Collected data
────────────────────────────────────────
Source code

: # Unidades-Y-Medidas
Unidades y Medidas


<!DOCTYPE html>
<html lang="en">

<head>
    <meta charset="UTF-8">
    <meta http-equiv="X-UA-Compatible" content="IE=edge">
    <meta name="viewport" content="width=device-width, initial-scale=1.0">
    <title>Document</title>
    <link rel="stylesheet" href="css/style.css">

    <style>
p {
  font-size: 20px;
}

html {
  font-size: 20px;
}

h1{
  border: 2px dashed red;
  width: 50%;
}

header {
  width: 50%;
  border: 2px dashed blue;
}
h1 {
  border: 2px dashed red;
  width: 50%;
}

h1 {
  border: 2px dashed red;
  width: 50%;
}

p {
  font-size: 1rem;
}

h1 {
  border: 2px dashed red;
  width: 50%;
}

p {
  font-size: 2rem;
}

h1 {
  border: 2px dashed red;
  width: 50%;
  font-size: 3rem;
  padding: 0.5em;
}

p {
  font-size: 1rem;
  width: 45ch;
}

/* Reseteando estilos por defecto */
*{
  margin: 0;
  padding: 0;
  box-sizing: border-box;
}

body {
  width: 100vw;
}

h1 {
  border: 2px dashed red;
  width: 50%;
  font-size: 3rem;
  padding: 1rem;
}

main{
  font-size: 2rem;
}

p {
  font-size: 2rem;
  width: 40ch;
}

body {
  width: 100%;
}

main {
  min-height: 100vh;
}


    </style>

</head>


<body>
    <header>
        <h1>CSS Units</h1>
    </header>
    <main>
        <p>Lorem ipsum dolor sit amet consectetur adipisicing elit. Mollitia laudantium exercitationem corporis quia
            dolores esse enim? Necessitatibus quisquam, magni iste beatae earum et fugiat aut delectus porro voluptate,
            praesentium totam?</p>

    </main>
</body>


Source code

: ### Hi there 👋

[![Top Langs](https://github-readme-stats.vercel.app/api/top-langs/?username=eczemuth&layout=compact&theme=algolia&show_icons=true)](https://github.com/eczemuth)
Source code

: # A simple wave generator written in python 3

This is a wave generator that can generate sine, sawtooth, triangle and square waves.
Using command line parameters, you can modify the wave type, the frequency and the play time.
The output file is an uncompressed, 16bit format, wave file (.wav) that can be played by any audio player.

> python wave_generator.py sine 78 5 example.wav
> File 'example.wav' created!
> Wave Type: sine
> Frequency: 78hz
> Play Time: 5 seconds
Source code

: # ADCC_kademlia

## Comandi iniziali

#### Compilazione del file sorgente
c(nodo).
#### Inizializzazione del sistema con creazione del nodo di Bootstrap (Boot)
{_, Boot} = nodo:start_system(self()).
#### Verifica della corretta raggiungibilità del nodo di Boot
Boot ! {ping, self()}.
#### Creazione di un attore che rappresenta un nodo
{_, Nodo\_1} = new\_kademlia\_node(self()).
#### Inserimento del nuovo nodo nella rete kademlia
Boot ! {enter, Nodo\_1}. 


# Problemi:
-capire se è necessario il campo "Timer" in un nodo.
────────────────────────────────────────
- ASSIGNMENT -
Write out the lines above, from the line containing "in python 3" through the end of the material, keeping every character unchanged.

- EXERCISE RESPONSE -
: # A simple wave generator written in python 3

This is a wave generator that can generate sine, sawtooth, triangle and square waves.
Using command line parameters, you can modify the wave type, the frequency and the play time.
The output file is an uncompressed, 16bit format, wave file (.wav) that can be played by any audio player.

> python wave_generator.py sine 78 5 example.wav
> File 'example.wav' created!
> Wave Type: sine
> Frequency: 78hz
> Play Time: 5 seconds
Source code

: # ADCC_kademlia

## Comandi iniziali

#### Compilazione del file sorgente
c(nodo).
#### Inizializzazione del sistema con creazione del nodo di Bootstrap (Boot)
{_, Boot} = nodo:start_system(self()).
#### Verifica della corretta raggiungibilità del nodo di Boot
Boot ! {ping, self()}.
#### Creazione di un attore che rappresenta un nodo
{_, Nodo\_1} = new\_kademlia\_node(self()).
#### Inserimento del nuovo nodo nella rete kademlia
Boot ! {enter, Nodo\_1}. 


# Problemi:
-capire se è necessario il campo "Timer" in un nodo.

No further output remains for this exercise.